■ EXERCISE DESCRIPTION:
Extract the lines of the material below, beginning with the first and ending with the line that holds "is removed. |". Skip every picture.
==== SUPPLIED DATA
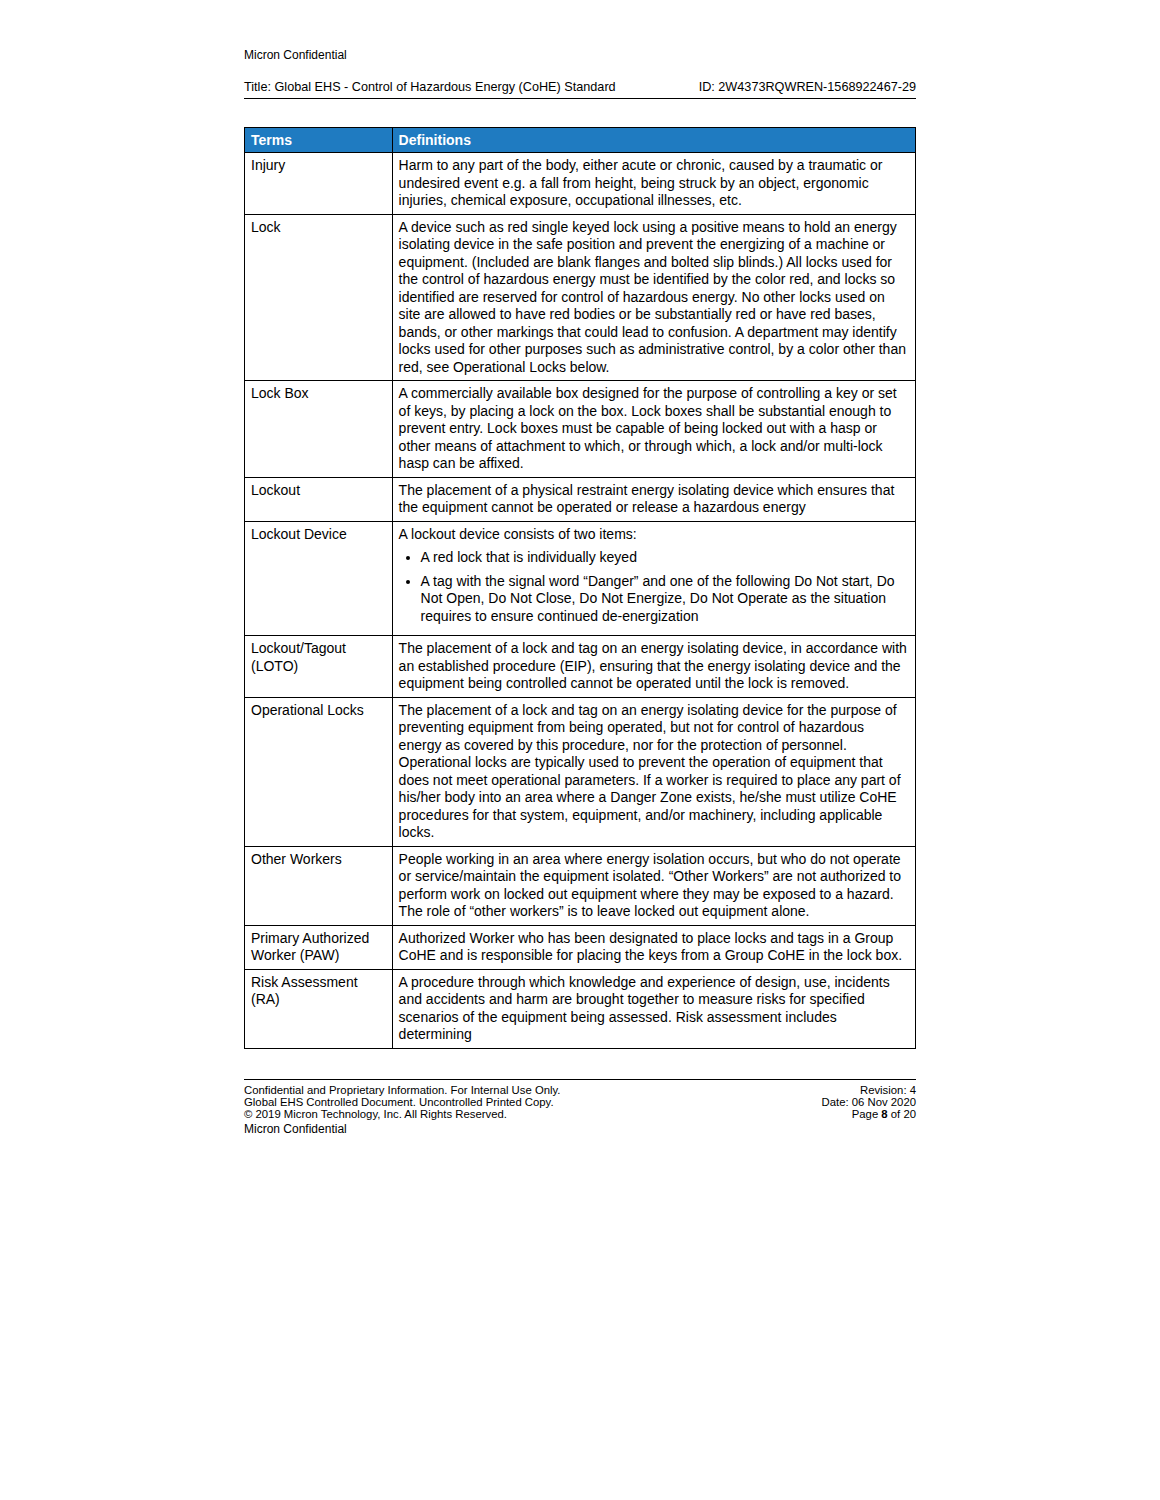Micron Confidential
Title: Global EHS - Control of Hazardous Energy (CoHE) Standard
ID: 2W4373RQWREN-1568922467-29
| Terms | Definitions |
| --- | --- |
| Injury | Harm to any part of the body, either acute or chronic, caused by a traumatic or undesired event e.g. a fall from height, being struck by an object, ergonomic injuries, chemical exposure, occupational illnesses, etc. |
| Lock | A device such as red single keyed lock using a positive means to hold an energy isolating device in the safe position and prevent the energizing of a machine or equipment. (Included are blank flanges and bolted slip blinds.) All locks used for the control of hazardous energy must be identified by the color red, and locks so identified are reserved for control of hazardous energy. No other locks used on site are allowed to have red bodies or be substantially red or have red bases, bands, or other markings that could lead to confusion. A department may identify locks used for other purposes such as administrative control, by a color other than red, see Operational Locks below. |
| Lock Box | A commercially available box designed for the purpose of controlling a key or set of keys, by placing a lock on the box. Lock boxes shall be substantial enough to prevent entry. Lock boxes must be capable of being locked out with a hasp or other means of attachment to which, or through which, a lock and/or multi-lock hasp can be affixed. |
| Lockout | The placement of a physical restraint energy isolating device which ensures that the equipment cannot be operated or release a hazardous energy |
| Lockout Device | A lockout device consists of two items: A red lock that is individually keyed A tag with the signal word “Danger” and one of the following Do Not start, Do Not Open, Do Not Close, Do Not Energize, Do Not Operate as the situation requires to ensure continued de-energization |
| Lockout/Tagout (LOTO) | The placement of a lock and tag on an energy isolating device, in accordance with an established procedure (EIP), ensuring that the energy isolating device and the equipment being controlled cannot be operated until the lock is removed. |
| Operational Locks | The placement of a lock and tag on an energy isolating device for the purpose of preventing equipment from being operated, but not for control of hazardous energy as covered by this procedure, nor for the protection of personnel. Operational locks are typically used to prevent the operation of equipment that does not meet operational parameters. If a worker is required to place any part of his/her body into an area where a Danger Zone exists, he/she must utilize CoHE procedures for that system, equipment, and/or machinery, including applicable locks. |
| Other Workers | People working in an area where energy isolation occurs, but who do not operate or service/maintain the equipment isolated. “Other Workers” are not authorized to perform work on locked out equipment where they may be exposed to a hazard. The role of “other workers” is to leave locked out equipment alone. |
| Primary Authorized Worker (PAW) | Authorized Worker who has been designated to place locks and tags in a Group CoHE and is responsible for placing the keys from a Group CoHE in the lock box. |
| Risk Assessment (RA) | A procedure through which knowledge and experience of design, use, incidents and accidents and harm are brought together to measure risks for specified scenarios of the equipment being assessed. Risk assessment includes determining |
Confidential and Proprietary Information. For Internal Use Only.
Global EHS Controlled Document. Uncontrolled Printed Copy.
© 2019 Micron Technology, Inc. All Rights Reserved.
Revision: 4
Date: 06 Nov 2020
Page 8 of 20
Micron Confidential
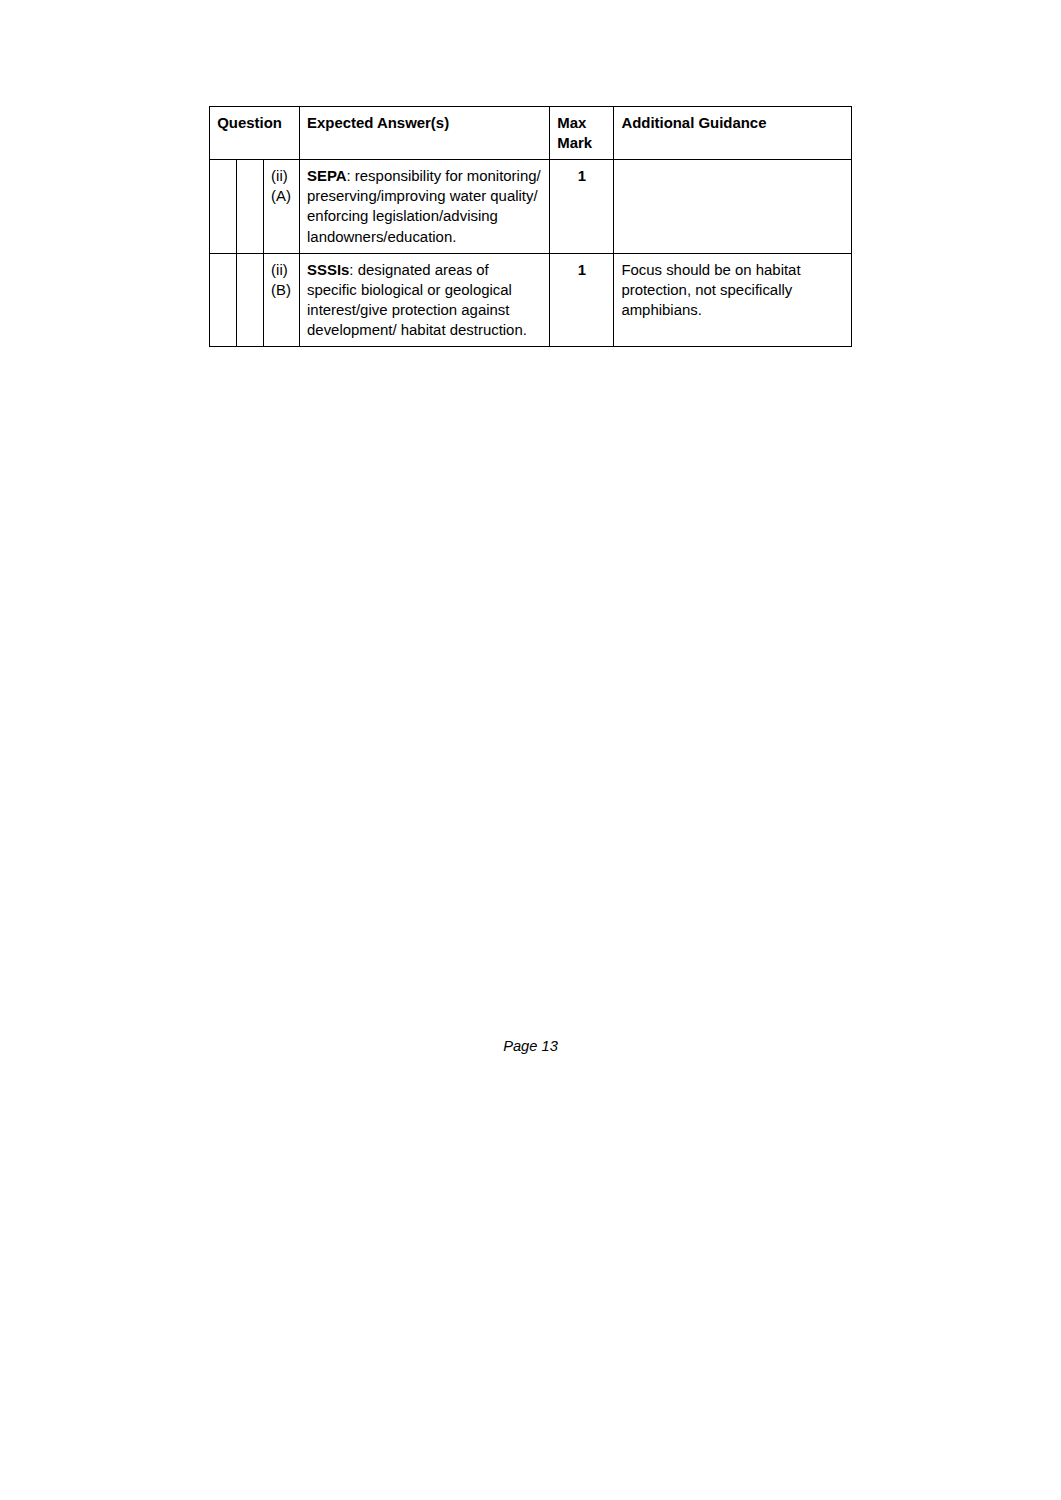| Question | Expected Answer(s) | Max Mark | Additional Guidance |
| --- | --- | --- | --- |
| | | (ii) (A) | SEPA : responsibility for monitoring/ preserving/improving water quality/ enforcing legislation/advising landowners/education. | 1 | |
| | | (ii) (B) | SSSIs : designated areas of specific biological or geological interest/give protection against development/ habitat destruction. | 1 | Focus should be on habitat protection, not specifically amphibians. |
Page 13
========
■ YOUR SOLUTION:
Micron Confidential
Title: Global EHS - Control of Hazardous Energy (CoHE) Standard
ID: 2W4373RQWREN-1568922467-29
| Terms | Definitions |
| --- | --- |
| Injury | Harm to any part of the body, either acute or chronic, caused by a traumatic or undesired event e.g. a fall from height, being struck by an object, ergonomic injuries, chemical exposure, occupational illnesses, etc. |
| Lock | A device such as red single keyed lock using a positive means to hold an energy isolating device in the safe position and prevent the energizing of a machine or equipment. (Included are blank flanges and bolted slip blinds.) All locks used for the control of hazardous energy must be identified by the color red, and locks so identified are reserved for control of hazardous energy. No other locks used on site are allowed to have red bodies or be substantially red or have red bases, bands, or other markings that could lead to confusion. A department may identify locks used for other purposes such as administrative control, by a color other than red, see Operational Locks below. |
| Lock Box | A commercially available box designed for the purpose of controlling a key or set of keys, by placing a lock on the box. Lock boxes shall be substantial enough to prevent entry. Lock boxes must be capable of being locked out with a hasp or other means of attachment to which, or through which, a lock and/or multi-lock hasp can be affixed. |
| Lockout | The placement of a physical restraint energy isolating device which ensures that the equipment cannot be operated or release a hazardous energy |
| Lockout Device | A lockout device consists of two items: A red lock that is individually keyed A tag with the signal word “Danger” and one of the following Do Not start, Do Not Open, Do Not Close, Do Not Energize, Do Not Operate as the situation requires to ensure continued de-energization |
| Lockout/Tagout (LOTO) | The placement of a lock and tag on an energy isolating device, in accordance with an established procedure (EIP), ensuring that the energy isolating device and the equipment being controlled cannot be operated until the lock is removed. |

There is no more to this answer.